CloudCons: A Comprehensive End-to-End Benchmark for Cloud Resource Consolidation

Driven by conservative over-provisioning to guarantee service reliability, resource utilization in cloud data centers remains at low levels. To mitigate this, the forecast-then-optimize paradigm has emerged to optimize consolidation by anticipating future demands. While emerging time series foundation models promise to enhance this paradigm through zero-shot generalization, existing benchmarks focus solely on prediction error metrics. The actual decision utility of these advanced models remains unverified, rendering their practical value for downstream tasks uncertain. To bridge this gap, we propose CloudCons, a comprehensive end-to-end benchmark designed to evaluate forecasting models within the specific context of cloud resource consolidation. We build high-quality datasets that cover diverse workloads from Huawei Cloud, Microsoft Azure, and Google Borg, capturing distinct service characteristics ranging from synchronized diurnal rhythms to stochastic, pulse-like bursts and high-frequency noise. We conduct an extensive evaluation of statistical, deep learning, and foundation models. Our experiments reveal a pivotal finding: while foundation models demonstrate superior zero-shot forecasting accuracy, this advantage does not inherently translate into better decision utility. Of practical significance, we systematically analyze how the selection of predictive quantiles acts as a critical lever. We provide actionable guidelines for calibrating these selections to balance the trade-off between resource efficiency and service reliability, offering vital insights for real-world deployment decisions.

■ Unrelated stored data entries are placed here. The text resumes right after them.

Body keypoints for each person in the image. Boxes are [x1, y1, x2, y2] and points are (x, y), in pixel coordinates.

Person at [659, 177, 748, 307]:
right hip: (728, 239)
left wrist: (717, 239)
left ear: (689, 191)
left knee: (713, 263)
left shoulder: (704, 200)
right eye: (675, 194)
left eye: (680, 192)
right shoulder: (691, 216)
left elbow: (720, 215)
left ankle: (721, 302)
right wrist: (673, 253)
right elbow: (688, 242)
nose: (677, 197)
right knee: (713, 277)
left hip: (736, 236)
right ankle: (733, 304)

翻译：受限于为确保服务可靠性而采取的保守过度预配策略，云数据中心的资源利用率长期处于较低水平。为缓解这一问题，预测-优化范式应运而生，通过预测未来需求来优化资源整合。尽管新兴的时间序列基础模型凭借零样本泛化能力有望增强该范式，但现有基准测试仅关注预测误差指标。这些先进模型的实际决策效用仍未得到验证，导致其在下游任务中的实用价值存疑。为填补这一空白，我们提出CloudCons——一个专为云资源整合场景评估预测模型而设计的全面端到端基准测试。我们构建了涵盖华为云、Microsoft Azure及Google Borg多样工作负载的高质量数据集，捕获了从同步昼夜节律到随机脉冲式突发及高频噪声等不同服务特征。我们对统计模型、深度学习模型及基础模型进行了广泛评估。实验揭示了一个关键发现：尽管基础模型在零样本预测精度上表现优异，但这一优势并未天然转化为更优的决策效用。具有实践意义的是，我们系统分析了预测分位数选取如何作为关键调控杠杆，并提供了校准这些选取的可操作指南，以平衡资源效率与服务可靠性之间的权衡，为实际部署决策提供了重要启示。